### Work required
Would you set down the data below exactly as shown?

Stored items
# # # #

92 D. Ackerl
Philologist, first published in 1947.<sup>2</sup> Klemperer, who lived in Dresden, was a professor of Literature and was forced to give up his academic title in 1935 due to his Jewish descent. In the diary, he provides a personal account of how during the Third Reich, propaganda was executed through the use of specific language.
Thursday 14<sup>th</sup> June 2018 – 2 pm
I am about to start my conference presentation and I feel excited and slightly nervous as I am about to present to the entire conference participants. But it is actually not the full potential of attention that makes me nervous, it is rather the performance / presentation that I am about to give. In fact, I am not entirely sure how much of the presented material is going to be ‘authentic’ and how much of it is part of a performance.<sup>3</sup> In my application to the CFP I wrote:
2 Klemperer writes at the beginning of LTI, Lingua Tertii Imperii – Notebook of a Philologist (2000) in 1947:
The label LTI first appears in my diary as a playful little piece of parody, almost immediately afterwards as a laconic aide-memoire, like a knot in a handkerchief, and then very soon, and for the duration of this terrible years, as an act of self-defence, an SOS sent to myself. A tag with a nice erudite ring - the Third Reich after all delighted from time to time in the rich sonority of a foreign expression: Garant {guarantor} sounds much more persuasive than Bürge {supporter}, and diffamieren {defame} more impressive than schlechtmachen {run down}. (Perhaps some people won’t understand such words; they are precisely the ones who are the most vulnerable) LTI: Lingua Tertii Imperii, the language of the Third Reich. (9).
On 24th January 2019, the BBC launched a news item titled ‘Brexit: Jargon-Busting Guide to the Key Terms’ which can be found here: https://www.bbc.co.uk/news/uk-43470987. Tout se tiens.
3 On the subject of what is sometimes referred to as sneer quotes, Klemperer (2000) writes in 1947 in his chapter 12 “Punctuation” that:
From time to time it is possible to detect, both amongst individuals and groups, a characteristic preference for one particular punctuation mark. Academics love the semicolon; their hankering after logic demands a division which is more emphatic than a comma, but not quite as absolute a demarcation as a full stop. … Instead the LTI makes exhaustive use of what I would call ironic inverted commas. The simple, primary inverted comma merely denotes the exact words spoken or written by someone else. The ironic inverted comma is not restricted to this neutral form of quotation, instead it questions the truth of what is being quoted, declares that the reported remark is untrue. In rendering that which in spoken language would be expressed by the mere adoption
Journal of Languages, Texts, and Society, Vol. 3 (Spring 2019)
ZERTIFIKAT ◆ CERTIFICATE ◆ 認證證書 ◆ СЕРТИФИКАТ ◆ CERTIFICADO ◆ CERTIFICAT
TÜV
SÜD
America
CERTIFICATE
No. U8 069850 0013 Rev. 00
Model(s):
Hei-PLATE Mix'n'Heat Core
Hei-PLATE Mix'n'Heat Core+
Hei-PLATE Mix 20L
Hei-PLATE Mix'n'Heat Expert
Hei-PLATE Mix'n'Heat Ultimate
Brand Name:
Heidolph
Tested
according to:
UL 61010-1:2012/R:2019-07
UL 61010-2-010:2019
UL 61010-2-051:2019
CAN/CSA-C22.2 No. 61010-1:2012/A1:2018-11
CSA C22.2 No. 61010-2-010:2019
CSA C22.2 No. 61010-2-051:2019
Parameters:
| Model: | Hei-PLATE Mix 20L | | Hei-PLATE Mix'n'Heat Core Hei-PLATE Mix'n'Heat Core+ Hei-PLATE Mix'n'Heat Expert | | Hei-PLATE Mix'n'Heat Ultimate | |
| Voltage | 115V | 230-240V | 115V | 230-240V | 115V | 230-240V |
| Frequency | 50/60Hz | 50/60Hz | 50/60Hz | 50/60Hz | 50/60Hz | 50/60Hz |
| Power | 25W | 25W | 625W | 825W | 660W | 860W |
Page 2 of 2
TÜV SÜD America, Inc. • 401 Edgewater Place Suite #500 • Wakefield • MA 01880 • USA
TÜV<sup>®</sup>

# # # #

### Response to this exercise
92 D. Ackerl
Philologist, first published in 1947.<sup>2</sup> Klemperer, who lived in Dresden, was a professor of Literature and was forced to give up his academic title in 1935 due to his Jewish descent. In the diary, he provides a personal account of how during the Third Reich, propaganda was executed through the use of specific language.
Thursday 14<sup>th</sup> June 2018 – 2 pm
I am about to start my conference presentation and I feel excited and slightly nervous as I am about to present to the entire conference participants. But it is actually not the full potential of attention that makes me nervous, it is rather the performance / presentation that I am about to give. In fact, I am not entirely sure how much of the presented material is going to be ‘authentic’ and how much of it is part of a performance.<sup>3</sup> In my application to the CFP I wrote:
2 Klemperer writes at the beginning of LTI, Lingua Tertii Imperii – Notebook of a Philologist (2000) in 1947:
The label LTI first appears in my diary as a playful little piece of parody, almost immediately afterwards as a laconic aide-memoire, like a knot in a handkerchief, and then very soon, and for the duration of this terrible years, as an act of self-defence, an SOS sent to myself. A tag with a nice erudite ring - the Third Reich after all delighted from time to time in the rich sonority of a foreign expression: Garant {guarantor} sounds much more persuasive than Bürge {supporter}, and diffamieren {defame} more impressive than schlechtmachen {run down}. (Perhaps some people won’t understand such words; they are precisely the ones who are the most vulnerable) LTI: Lingua Tertii Imperii, the language of the Third Reich. (9).
On 24th January 2019, the BBC launched a news item titled ‘Brexit: Jargon-Busting Guide to the Key Terms’ which can be found here: https://www.bbc.co.uk/news/uk-43470987. Tout se tiens.
3 On the subject of what is sometimes referred to as sneer quotes, Klemperer (2000) writes in 1947 in his chapter 12 “Punctuation” that:
From time to time it is possible to detect, both amongst individuals and groups, a characteristic preference for one particular punctuation mark. Academics love the semicolon; their hankering after logic demands a division which is more emphatic than a comma, but not quite as absolute a demarcation as a full stop. … Instead the LTI makes exhaustive use of what I would call ironic inverted commas. The simple, primary inverted comma merely denotes the exact words spoken or written by someone else. The ironic inverted comma is not restricted to this neutral form of quotation, instead it questions the truth of what is being quoted, declares that the reported remark is untrue. In rendering that which in spoken language would be expressed by the mere adoption
Journal of Languages, Texts, and Society, Vol. 3 (Spring 2019)
ZERTIFIKAT ◆ CERTIFICATE ◆ 認證證書 ◆ СЕРТИФИКАТ ◆ CERTIFICADO ◆ CERTIFICAT
TÜV
SÜD
America
CERTIFICATE
No. U8 069850 0013 Rev. 00
Model(s):
Hei-PLATE Mix'n'Heat Core
Hei-PLATE Mix'n'Heat Core+
Hei-PLATE Mix 20L
Hei-PLATE Mix'n'Heat Expert
Hei-PLATE Mix'n'Heat Ultimate
Brand Name:
Heidolph
Tested
according to:
UL 61010-1:2012/R:2019-07
UL 61010-2-010:2019
UL 61010-2-051:2019
CAN/CSA-C22.2 No. 61010-1:2012/A1:2018-11
CSA C22.2 No. 61010-2-010:2019
CSA C22.2 No. 61010-2-051:2019
Parameters:
| Model: | Hei-PLATE Mix 20L | | Hei-PLATE Mix'n'Heat Core Hei-PLATE Mix'n'Heat Core+ Hei-PLATE Mix'n'Heat Expert | | Hei-PLATE Mix'n'Heat Ultimate | |
| Voltage | 115V | 230-240V | 115V | 230-240V | 115V | 230-240V |
| Frequency | 50/60Hz | 50/60Hz | 50/60Hz | 50/60Hz | 50/60Hz | 50/60Hz |
| Power | 25W | 25W | 625W | 825W | 660W | 860W |
Page 2 of 2
TÜV SÜD America, Inc. • 401 Edgewater Place Suite #500 • Wakefield • MA 01880 • USA
TÜV<sup>®</sup>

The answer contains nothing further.